Gisela Bretzel, M.D.
Guenter Froeschl, M.D.
Claudia Wallrauch, M.D.
Thorbjörn Zimmer, M.D.
Verena Thiel, M.D.
Christian Janke, M.D.
University Hospital LMU Munich, Munich, Germany
email@example.com(Note corresponding author)
Wolfgang Guggemos, M.D.
Michael Seilmaier, M.D.
Klinikum München-Schwabing, Munich, Germany
Christian Drosten, M.D.
Charité University Medicine Berlin, Berlin, Germany
Patrick Vollmar, M.D.
Katrin Zwirglmaier, Ph.D.
Sabine Zange, M.D.
Roman Wölfel, M.D.
Bundeswehr Institute of Microbiology, Munich, Germany
Michael Hoelscher, M.D., Ph.D.
University Hospital LMU Munich, Munich, Germany
Rothe et al, 2020 in their communication (N Engl J Med-Correspondence) have probably pointed out a first, significant difference between the SARS-CoV (pandemic 2002/2003) and the current SARS-CoV-2-(pandemic 2020) as far as the possibility of infection is concerned.

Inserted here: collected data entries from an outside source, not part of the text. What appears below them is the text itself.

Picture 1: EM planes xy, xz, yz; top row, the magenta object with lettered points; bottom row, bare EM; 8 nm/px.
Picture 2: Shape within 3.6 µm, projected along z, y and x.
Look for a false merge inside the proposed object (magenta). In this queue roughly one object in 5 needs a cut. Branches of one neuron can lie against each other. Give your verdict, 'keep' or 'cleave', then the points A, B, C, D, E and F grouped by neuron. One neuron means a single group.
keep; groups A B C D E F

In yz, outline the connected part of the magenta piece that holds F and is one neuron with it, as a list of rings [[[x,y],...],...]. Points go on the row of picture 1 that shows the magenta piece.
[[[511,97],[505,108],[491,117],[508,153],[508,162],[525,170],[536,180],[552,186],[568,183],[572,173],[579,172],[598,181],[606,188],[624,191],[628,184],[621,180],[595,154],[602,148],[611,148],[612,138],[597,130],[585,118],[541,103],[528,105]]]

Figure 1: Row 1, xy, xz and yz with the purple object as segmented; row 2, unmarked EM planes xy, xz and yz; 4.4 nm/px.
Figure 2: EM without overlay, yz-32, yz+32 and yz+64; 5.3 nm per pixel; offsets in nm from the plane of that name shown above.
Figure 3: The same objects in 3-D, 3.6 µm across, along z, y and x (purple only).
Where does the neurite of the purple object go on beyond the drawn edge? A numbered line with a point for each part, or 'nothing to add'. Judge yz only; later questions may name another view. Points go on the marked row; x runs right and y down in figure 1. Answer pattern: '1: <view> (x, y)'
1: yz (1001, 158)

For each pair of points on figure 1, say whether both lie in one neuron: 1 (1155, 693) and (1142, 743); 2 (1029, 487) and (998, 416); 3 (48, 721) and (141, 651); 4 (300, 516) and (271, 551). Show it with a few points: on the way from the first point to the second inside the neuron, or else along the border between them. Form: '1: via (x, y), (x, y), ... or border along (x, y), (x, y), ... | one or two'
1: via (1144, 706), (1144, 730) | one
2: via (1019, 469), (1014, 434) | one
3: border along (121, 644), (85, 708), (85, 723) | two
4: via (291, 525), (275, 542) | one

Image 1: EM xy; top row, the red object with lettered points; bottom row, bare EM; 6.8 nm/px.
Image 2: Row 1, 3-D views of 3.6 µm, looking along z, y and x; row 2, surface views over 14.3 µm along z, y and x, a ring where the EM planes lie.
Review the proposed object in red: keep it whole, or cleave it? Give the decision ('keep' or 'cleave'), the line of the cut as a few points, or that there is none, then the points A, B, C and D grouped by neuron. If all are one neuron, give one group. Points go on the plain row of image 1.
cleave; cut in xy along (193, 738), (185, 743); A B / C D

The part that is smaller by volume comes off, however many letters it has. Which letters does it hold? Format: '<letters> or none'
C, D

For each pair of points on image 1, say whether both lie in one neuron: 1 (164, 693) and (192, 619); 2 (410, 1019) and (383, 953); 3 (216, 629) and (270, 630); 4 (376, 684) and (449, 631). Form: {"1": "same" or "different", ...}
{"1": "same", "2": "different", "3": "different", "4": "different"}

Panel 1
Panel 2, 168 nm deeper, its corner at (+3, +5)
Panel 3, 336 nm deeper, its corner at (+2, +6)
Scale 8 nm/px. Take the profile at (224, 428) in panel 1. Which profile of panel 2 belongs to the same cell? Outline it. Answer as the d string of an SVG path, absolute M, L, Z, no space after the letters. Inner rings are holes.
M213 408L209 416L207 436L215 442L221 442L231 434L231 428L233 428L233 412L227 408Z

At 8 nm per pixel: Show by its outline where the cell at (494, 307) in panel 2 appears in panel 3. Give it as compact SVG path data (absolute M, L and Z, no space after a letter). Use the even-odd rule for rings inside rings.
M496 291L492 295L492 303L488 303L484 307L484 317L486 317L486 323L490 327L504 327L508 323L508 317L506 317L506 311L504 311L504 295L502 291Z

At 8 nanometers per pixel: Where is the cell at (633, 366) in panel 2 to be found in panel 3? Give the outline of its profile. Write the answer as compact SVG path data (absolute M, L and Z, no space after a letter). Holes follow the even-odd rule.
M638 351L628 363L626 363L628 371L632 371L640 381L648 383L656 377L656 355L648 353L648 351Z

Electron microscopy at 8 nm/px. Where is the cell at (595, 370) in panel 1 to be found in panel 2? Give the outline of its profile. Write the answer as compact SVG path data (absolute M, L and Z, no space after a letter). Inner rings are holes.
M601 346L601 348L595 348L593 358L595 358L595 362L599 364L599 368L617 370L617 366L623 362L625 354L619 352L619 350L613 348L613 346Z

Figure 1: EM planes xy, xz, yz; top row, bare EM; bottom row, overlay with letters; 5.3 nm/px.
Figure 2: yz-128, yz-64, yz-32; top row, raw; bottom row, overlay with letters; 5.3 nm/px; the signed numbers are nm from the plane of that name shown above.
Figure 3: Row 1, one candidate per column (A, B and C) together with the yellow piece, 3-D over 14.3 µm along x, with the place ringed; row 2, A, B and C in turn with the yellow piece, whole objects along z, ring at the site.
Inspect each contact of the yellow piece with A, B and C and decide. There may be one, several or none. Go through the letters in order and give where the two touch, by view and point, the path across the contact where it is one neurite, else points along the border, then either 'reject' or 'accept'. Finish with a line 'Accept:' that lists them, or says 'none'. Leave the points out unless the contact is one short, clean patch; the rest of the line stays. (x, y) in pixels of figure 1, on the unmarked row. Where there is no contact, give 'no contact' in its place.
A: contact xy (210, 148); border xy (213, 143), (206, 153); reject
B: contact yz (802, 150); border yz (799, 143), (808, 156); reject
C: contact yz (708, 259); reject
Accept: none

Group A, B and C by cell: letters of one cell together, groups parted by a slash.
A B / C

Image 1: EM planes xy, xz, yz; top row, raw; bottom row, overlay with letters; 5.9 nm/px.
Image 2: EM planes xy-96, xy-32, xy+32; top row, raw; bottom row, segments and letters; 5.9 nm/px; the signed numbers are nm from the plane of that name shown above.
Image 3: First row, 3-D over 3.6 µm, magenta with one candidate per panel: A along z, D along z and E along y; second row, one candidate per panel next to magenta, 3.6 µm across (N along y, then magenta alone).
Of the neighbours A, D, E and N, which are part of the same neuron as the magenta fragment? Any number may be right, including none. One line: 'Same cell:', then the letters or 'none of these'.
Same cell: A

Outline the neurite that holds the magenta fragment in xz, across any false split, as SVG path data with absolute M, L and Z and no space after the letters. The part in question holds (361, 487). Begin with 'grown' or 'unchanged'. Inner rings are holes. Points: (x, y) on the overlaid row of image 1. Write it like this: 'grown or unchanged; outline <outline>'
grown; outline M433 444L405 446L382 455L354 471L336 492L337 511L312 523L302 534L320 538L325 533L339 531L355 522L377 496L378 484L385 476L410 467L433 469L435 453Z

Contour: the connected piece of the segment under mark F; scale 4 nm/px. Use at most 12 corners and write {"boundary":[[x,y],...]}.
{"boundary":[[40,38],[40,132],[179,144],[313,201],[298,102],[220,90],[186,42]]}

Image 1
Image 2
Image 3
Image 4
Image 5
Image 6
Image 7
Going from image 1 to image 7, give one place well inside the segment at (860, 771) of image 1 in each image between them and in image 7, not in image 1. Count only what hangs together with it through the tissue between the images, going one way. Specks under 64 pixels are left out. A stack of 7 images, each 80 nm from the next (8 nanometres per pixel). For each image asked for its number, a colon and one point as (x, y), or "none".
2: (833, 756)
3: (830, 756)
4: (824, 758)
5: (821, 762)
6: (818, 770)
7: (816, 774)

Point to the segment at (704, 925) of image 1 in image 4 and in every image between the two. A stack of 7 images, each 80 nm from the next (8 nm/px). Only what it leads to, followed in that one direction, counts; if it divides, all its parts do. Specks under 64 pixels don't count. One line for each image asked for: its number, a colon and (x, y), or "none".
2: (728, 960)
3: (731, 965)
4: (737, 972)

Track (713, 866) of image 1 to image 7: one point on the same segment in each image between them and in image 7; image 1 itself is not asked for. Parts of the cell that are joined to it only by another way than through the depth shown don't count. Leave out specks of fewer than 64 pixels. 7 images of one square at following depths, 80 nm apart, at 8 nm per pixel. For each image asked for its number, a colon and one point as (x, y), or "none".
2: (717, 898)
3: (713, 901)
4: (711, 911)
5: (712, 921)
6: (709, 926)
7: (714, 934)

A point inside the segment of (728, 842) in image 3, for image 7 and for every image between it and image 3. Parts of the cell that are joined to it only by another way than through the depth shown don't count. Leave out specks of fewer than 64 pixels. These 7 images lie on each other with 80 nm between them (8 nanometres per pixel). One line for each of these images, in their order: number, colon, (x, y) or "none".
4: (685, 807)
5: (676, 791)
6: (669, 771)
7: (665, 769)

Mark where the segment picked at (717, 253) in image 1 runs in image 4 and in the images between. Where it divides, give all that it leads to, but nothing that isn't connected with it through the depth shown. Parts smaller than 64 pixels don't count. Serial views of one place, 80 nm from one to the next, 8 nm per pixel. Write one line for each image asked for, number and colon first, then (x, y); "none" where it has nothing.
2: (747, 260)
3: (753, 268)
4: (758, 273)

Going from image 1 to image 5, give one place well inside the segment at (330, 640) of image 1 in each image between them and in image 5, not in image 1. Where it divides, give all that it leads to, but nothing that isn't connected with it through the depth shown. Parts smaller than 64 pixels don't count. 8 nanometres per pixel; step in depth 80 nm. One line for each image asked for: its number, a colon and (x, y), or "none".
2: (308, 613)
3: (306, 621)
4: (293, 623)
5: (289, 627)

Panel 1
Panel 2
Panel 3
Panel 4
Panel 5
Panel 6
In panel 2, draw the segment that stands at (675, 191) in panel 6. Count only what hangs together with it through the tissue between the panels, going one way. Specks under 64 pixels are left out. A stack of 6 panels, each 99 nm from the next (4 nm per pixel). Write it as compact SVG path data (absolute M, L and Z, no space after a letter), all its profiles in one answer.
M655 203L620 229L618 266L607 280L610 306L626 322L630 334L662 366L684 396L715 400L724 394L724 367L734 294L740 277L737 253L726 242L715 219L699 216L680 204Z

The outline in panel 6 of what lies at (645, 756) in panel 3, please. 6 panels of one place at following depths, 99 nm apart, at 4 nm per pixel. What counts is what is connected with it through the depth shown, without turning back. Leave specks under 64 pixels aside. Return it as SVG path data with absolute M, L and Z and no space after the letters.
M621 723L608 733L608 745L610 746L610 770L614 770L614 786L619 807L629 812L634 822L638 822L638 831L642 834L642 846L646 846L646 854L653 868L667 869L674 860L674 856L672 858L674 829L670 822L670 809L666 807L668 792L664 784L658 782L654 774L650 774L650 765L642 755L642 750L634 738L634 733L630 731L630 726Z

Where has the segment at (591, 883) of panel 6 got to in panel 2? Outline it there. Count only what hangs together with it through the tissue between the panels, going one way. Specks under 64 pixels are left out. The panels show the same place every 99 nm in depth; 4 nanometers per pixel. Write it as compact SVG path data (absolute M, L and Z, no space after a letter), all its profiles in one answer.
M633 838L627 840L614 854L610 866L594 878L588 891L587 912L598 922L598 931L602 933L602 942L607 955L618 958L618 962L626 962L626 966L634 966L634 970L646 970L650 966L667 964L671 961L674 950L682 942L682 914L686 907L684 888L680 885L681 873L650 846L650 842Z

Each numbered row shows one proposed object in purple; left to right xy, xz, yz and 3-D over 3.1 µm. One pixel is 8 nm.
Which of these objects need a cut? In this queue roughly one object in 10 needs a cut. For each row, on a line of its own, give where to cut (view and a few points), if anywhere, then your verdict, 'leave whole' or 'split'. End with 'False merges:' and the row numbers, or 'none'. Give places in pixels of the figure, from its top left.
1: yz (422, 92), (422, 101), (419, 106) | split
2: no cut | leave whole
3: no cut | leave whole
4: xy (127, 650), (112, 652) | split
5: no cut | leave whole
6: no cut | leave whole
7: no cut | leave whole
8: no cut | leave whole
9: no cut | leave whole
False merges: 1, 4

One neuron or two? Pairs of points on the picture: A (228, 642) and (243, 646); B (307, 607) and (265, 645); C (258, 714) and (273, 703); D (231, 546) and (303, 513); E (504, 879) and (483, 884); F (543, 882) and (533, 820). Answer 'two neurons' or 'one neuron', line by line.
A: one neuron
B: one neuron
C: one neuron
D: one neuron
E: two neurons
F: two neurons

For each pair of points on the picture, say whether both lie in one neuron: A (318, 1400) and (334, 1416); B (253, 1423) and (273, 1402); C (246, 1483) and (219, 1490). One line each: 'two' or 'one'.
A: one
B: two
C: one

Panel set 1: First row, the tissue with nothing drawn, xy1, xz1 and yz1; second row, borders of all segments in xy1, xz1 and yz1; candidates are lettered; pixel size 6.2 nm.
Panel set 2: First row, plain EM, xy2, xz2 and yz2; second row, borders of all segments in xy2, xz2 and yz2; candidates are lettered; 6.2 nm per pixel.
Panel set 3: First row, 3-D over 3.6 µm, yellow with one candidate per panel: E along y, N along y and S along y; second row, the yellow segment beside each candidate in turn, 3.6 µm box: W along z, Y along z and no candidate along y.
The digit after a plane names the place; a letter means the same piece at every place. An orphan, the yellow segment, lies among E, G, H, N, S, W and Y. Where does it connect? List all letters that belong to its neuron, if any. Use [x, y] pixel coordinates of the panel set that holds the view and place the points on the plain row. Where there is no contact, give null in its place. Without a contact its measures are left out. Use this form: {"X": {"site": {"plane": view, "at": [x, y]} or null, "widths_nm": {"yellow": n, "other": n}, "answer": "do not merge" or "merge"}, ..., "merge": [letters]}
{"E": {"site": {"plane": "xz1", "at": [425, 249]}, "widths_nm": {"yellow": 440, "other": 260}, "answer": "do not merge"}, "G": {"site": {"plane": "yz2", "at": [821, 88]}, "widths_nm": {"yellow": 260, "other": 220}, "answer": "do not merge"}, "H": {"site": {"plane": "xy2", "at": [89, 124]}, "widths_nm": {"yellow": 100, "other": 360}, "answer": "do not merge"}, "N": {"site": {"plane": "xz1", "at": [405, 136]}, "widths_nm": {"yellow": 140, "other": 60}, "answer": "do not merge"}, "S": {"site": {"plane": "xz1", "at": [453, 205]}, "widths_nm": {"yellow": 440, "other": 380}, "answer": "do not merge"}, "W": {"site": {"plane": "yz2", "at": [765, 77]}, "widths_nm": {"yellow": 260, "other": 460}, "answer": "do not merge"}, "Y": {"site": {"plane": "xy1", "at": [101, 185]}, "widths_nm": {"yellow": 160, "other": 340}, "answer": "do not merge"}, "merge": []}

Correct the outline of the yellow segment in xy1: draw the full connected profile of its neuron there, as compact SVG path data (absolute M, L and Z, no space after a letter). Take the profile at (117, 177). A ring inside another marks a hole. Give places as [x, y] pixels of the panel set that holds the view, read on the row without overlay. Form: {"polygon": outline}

We recall: SARS-CoV transmission (infection) could probably be determined apparently bymeasuring elevated temperature of the SARS-CoV infected patient and thereby also controlling the spread to some extent. Based on available information, it appears that persons with SARS (SARS-CoV) were most likely to have been infectious only if they had symptoms such as fever or cough. SARS patients were most contagious during the second week of illness. However, as a precaution against the spread of the disease, the CDC recommends that people with SARS limit their interactions outside the home (e.g. by not going to work or school) until 10 days after their fever has subsided and their respiratory (breathing) symptoms have improved.
The Rothe et al., 2020 publication shows that infection by an infected person is possible before the infected person shows symptoms (and is therefore in the incubation period) and can thus become the source of infection.